Thursday, September 24, 2009

That's Guilty -- Guilty, Guilty, Guilty!

I was listening to Democracy Now! this morning, and guess who their guest was? Why, Michael Moore, pimping his new movie Capitalism: a Love Story. His discomfort was audible if not palpable. On the one hand, he recognizes that Obama has not lived up to Moore's many hopes. On the other hand, he still hopes that Obama is playing eleven-dimensional chess with his opponents; he just doesn't realize that he and the American people in general are Obama's opponents. So, when he was listing the many crimes involved in the Bush junta's handling of the economic crisis, he couldn't quite bring himself to include Obama among the conspirators, the enablers and collaborators, the accessories before and after the fact.

IOZ writes this morning:
Since taking office, he has ratified the policies of domestic surveillance that supposedly marked his predecessors as uniquely intrusive, has continued their policies of detention, has expanded a war, has reaffirmed rendition, i.e. kidnapping, is building a bigger, better concentration camp at Bagram, etc. etc. Practically speaking, he is at least Cheney's equal, with two exceptions. One: he is the president. Two: he is immensely popular.

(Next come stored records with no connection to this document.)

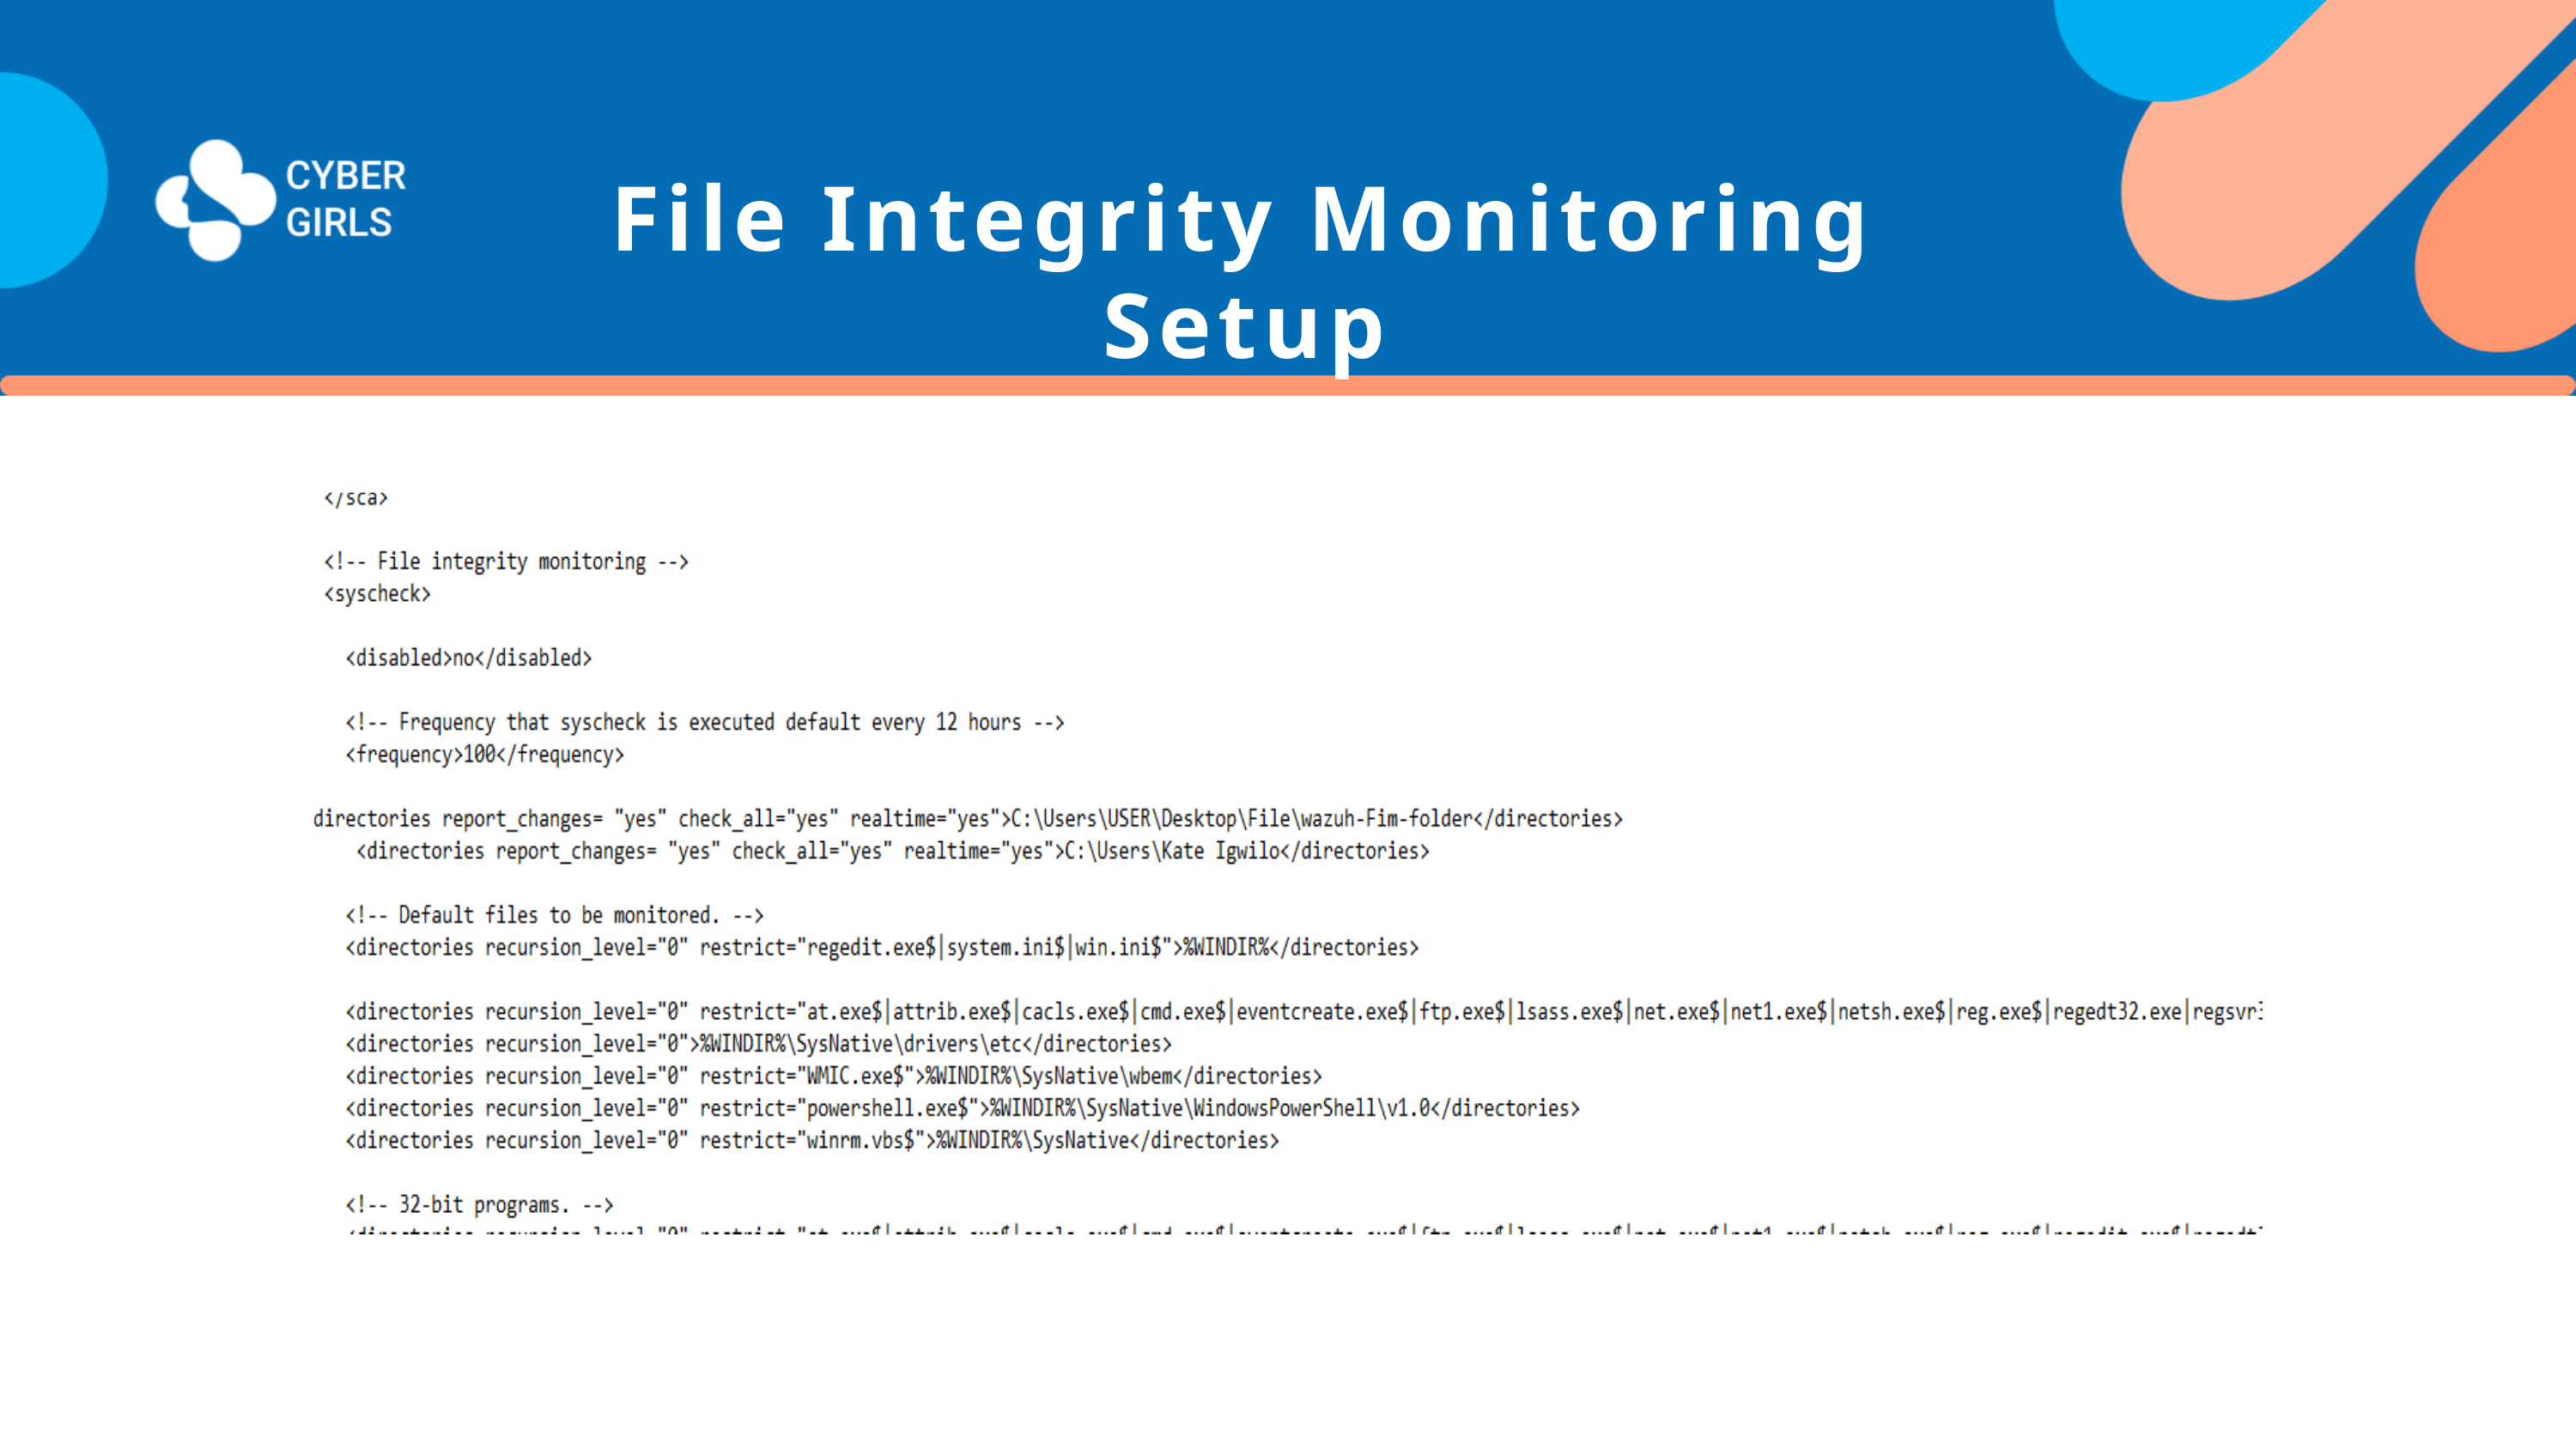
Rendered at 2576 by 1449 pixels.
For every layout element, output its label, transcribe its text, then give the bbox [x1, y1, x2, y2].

picture [313, 493, 2263, 1234]
picture [0, 0, 2576, 396]
title File Integrity Monitoring Setup [471, 159, 2015, 403]
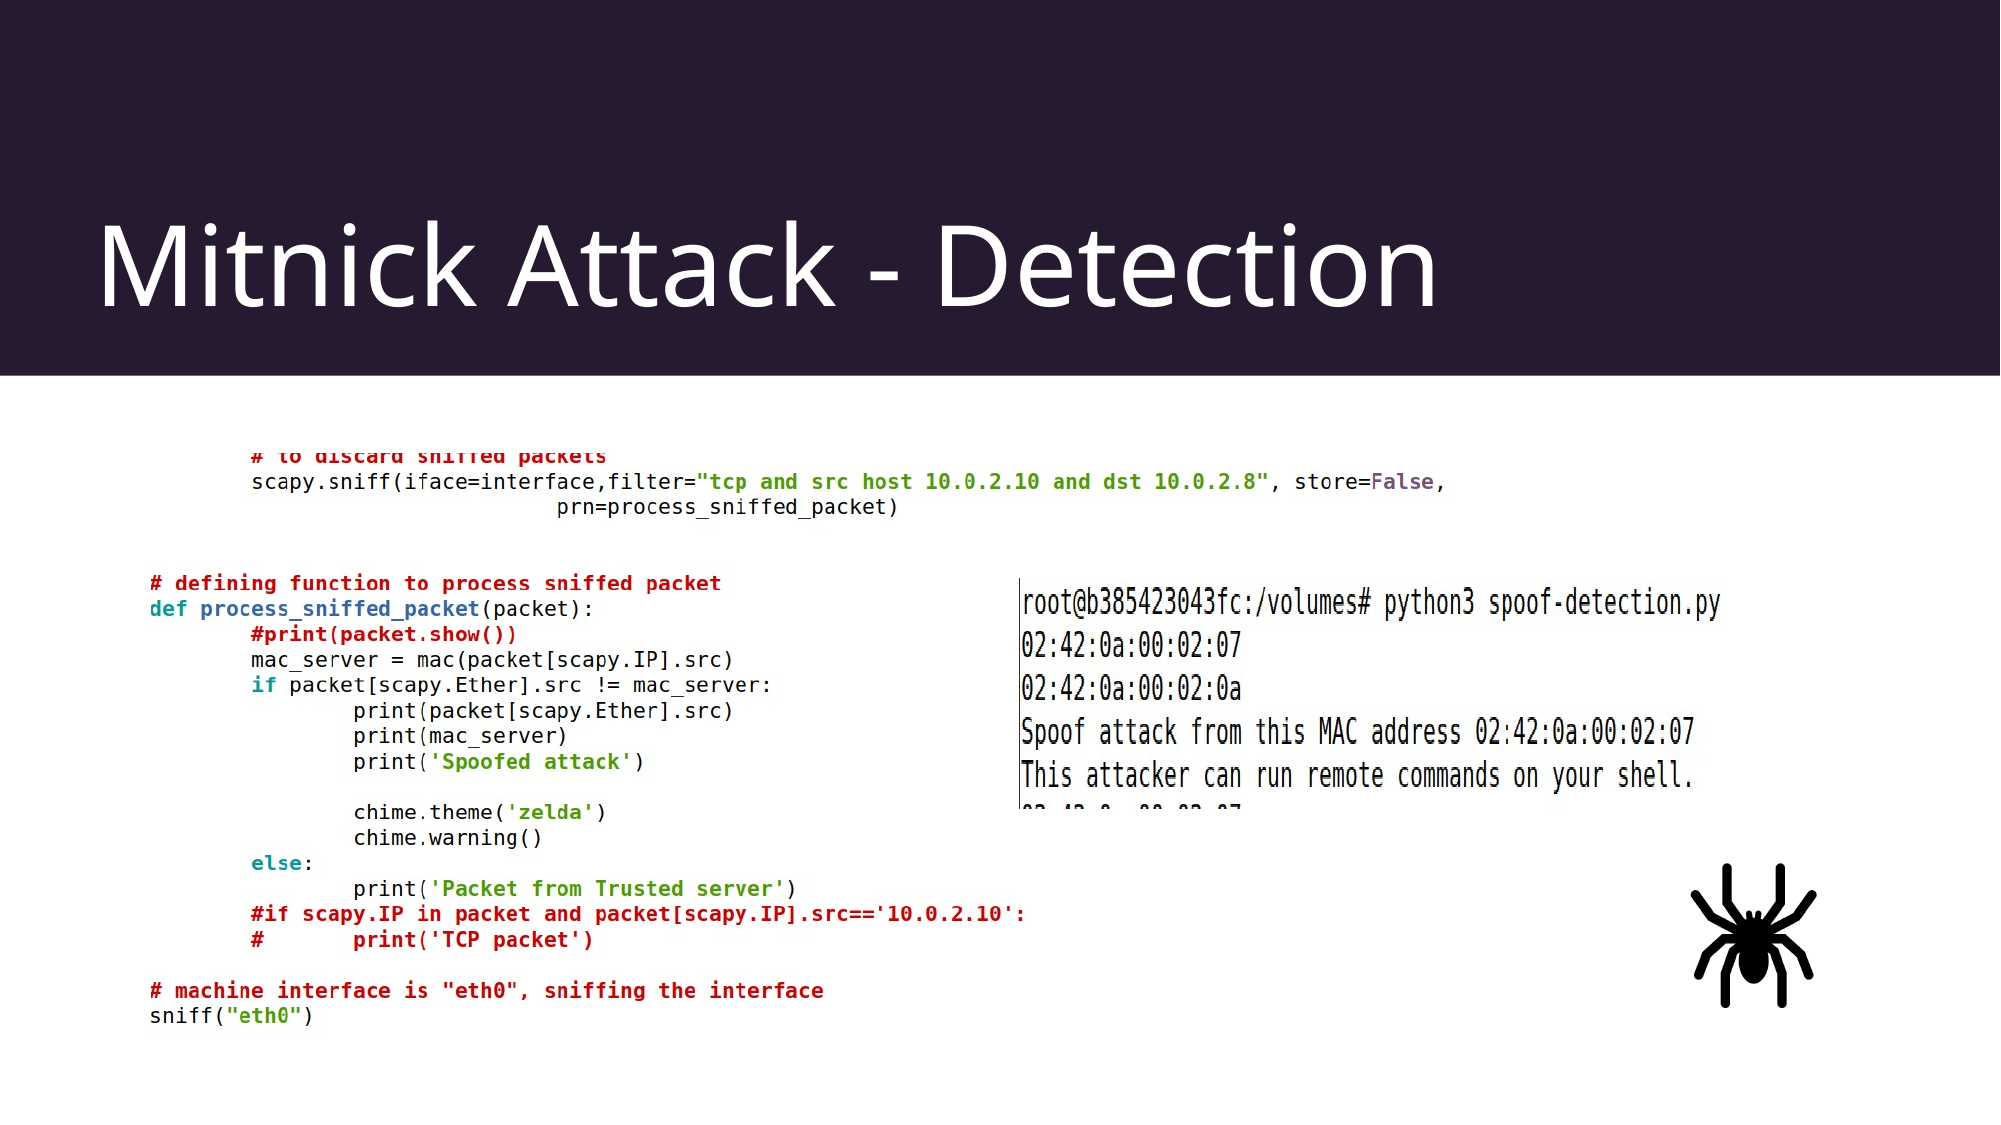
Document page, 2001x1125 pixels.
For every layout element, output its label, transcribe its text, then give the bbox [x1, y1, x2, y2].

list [150, 453, 1511, 1044]
picture [1678, 860, 1829, 1011]
title Mitnick Attack - Detection [79, 59, 1863, 337]
picture [1019, 578, 1752, 809]
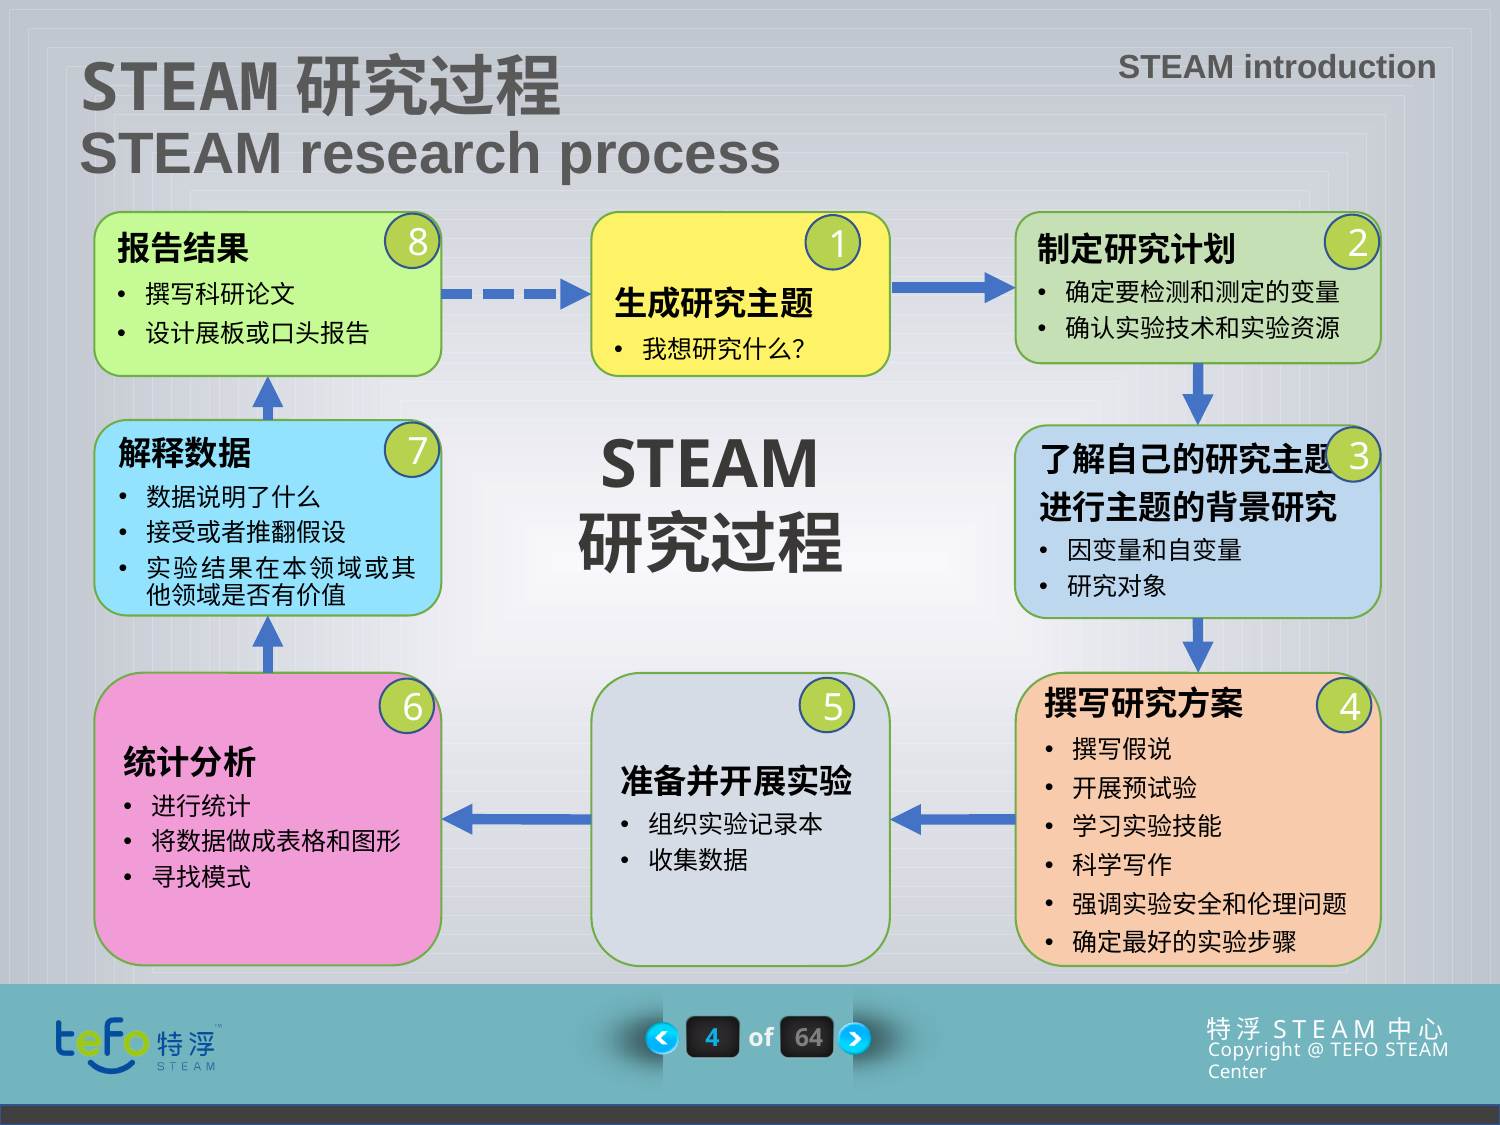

Many liberals and progressives and suchlike will tell you, and not without some reason, that they oppose these policies now as they did before, that they condemn them in this administration as they did in the last. But it takes no special powers of discernment to see that their hearts aren't in it, that the frequency and fervor of their criticism is greatly diminished, that the prospect of some or other bullshit, half-assed, health-insurance subsidy causes them to pull their punches, and that their temperamental preference for Obama is a fine substitute in their minds for substantive improvement. When they begin suggesting that he be impeached, as they yowled about Cheney, I will take them more seriously in their complaints that I and others like me target them unfairly. They remain "supporters" of this president. Well, why does he need, and why does he deserve anybody's support?
I'd been thinking along the same lines earlier this week, thinking about Obama's international terrorism, but IOZ, who's bolder than I, threw down the gauntlet first. So yeah, impeach him, I'm game.

When the time comes (and you know the Republicans have been working on it all along), the impeachment will probably be for irrelevancies, like Clinton's. There's the rub. Maybe it will emerge that Obama smoked in the White House, violating all kinds of non-smoking ordinances that the Republicans always opposed as a violation of personal liberty. It always pissed me off, during and after the Clinton administration, to have to correct the lies of the Right (including the Democratic Right) about the malfeasance of the Pudgy Satan. (Just as my Korean friends complained of having to defend former President Noh Mu-hyeon when he was impeached.) I suppose I'll end up in the same position with Obama.